Cloud computing is just a specific way to order, use and discard computers. It is similar to using banking services with help of ATM or buying things from vending machines.

The goal of cloud computing is to completely exclude any live person from provider's side.

Any other good and bad properties of cloud computing are just a byproduct of this idea.

RocketSurgeon
+1  A: 

I'll explain how I've come to understand cloud computing using a couple examples:

Let's say you are creating a personal finances web application. You contact several banks with your proposal and they like the idea but they refuse to allow you access to their servers for a Web Service. In cloud computing, the banks could create a web service in a cloud service like Microsoft's Azure that would extract the data from their server. You would then call their web service from the cloud not their servers. Basically the "cloud" in an intermediary server run by a reputable company like Microsoft, IBM, Google, etc.

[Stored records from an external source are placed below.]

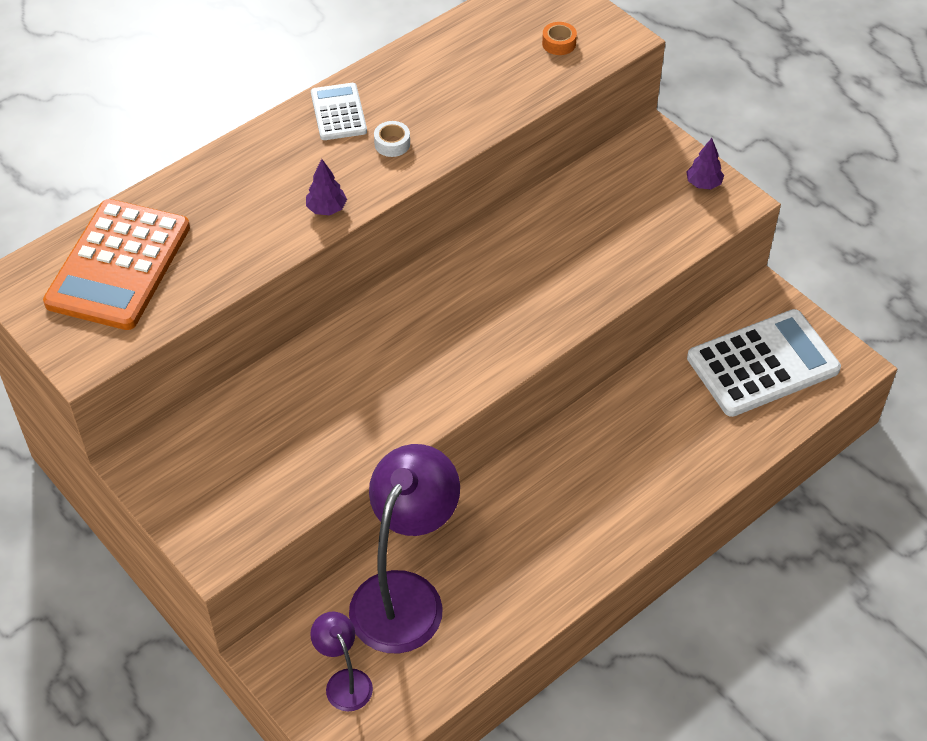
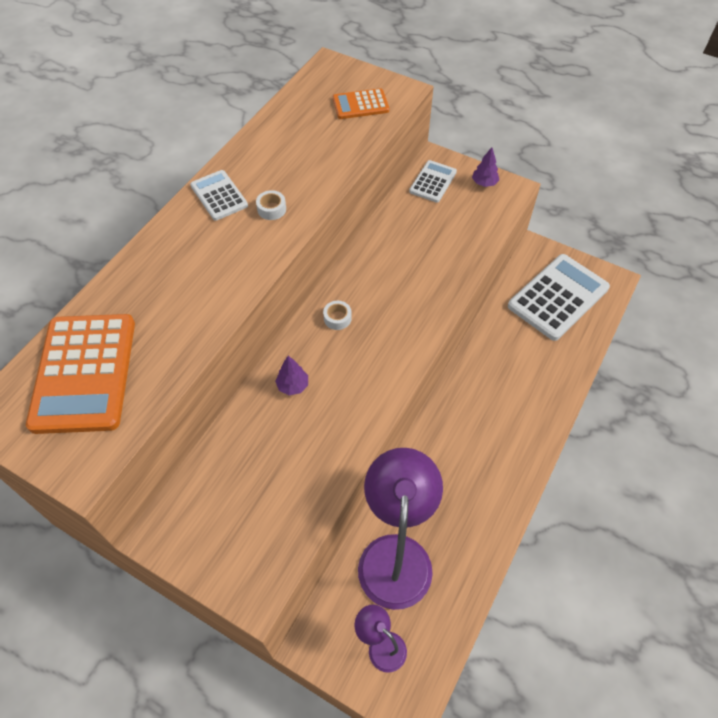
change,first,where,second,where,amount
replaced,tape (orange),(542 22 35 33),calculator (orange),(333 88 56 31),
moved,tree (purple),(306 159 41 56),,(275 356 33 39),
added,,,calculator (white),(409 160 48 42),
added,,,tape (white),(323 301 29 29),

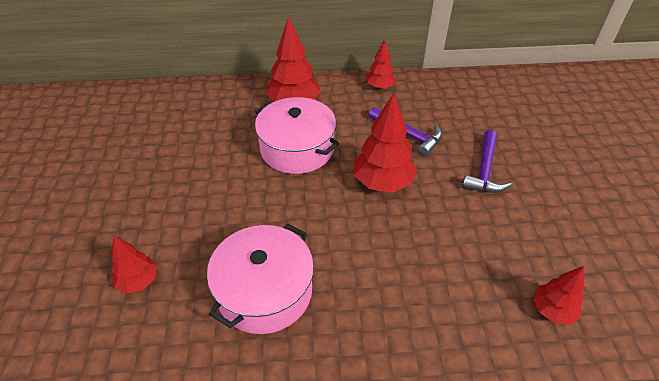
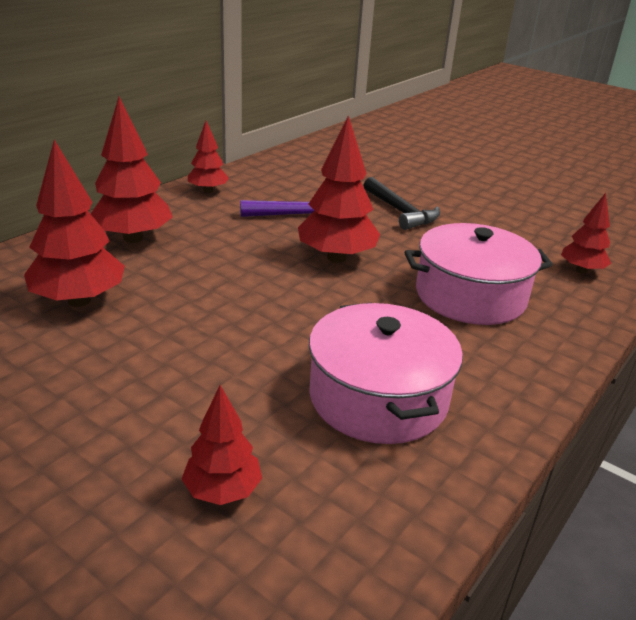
change,first,where,second,where,amount
moved,pot (pink),(255 97 84 77),,(405 223 148 102),
recoloured,hammer (purple),(462 130 49 63),hammer (black),(364 177 76 53),
added,,,tree (red),(24 140 101 167),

On the other hand for the bank it lessens the responsibility and cost of managing the web services and hardware/software required. If a small credit union has only data storage servers and no web server the cloud affords them the same opportunity to participate in your application as a large bank could.

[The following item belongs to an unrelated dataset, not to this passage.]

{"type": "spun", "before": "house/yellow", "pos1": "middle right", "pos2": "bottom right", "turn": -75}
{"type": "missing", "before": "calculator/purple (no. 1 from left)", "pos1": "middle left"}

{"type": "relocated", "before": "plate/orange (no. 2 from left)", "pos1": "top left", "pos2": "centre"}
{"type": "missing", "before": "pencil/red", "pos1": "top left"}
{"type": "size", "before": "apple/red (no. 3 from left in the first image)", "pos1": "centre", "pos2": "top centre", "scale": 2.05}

So basically you can imagine the cloud as an intermediary of web services and/or data storage.

Jared
+1  A: 

I like this video's explanation:

http://www.youtube.com/watch?v=XdBd14rjcs0&feature=related

The short version: Google and Salesforce.com, among others, sell computer space and 'virtualized' application environments that let you run your program on their machines. Like virtual webhosting, but for programs and applications, not just websites. It's a big buzzword now because the big players are really pushing it as a way to make more money off of their infrastructures and unused clock cycles. Salesforce especially, you can kind of blame this most recent version of 'cloud computing' on them and 'Force.com', since they've been very heavily marketing their service using the term cloud computing, and by proxy, the idea of cloud computing itself.

Don
A: 

i suggest you to read this paper

Above the Clouds: A Berkeley View of Cloud Computing, armbust at all

There will be no doubt on your mind.And in research area this paper is referred as introduction to cloud computing

berkay
A: 

I think it is just like a computer which is having services offering from clouds instead of server systems. Clouds may spread along world wide. So clouds only can distribute the services much faster when compares it to any other.

hemanth
The cloud can distribute the services only as fast as the bandwidth allows it to.
abhi
s abhi, the distribution is based on the bandwidth only. But as u know that cloud computing technique is evolved for the sake of performance only. So we can say that the services ranging from cloud computing is faster than the traditional distributing systems.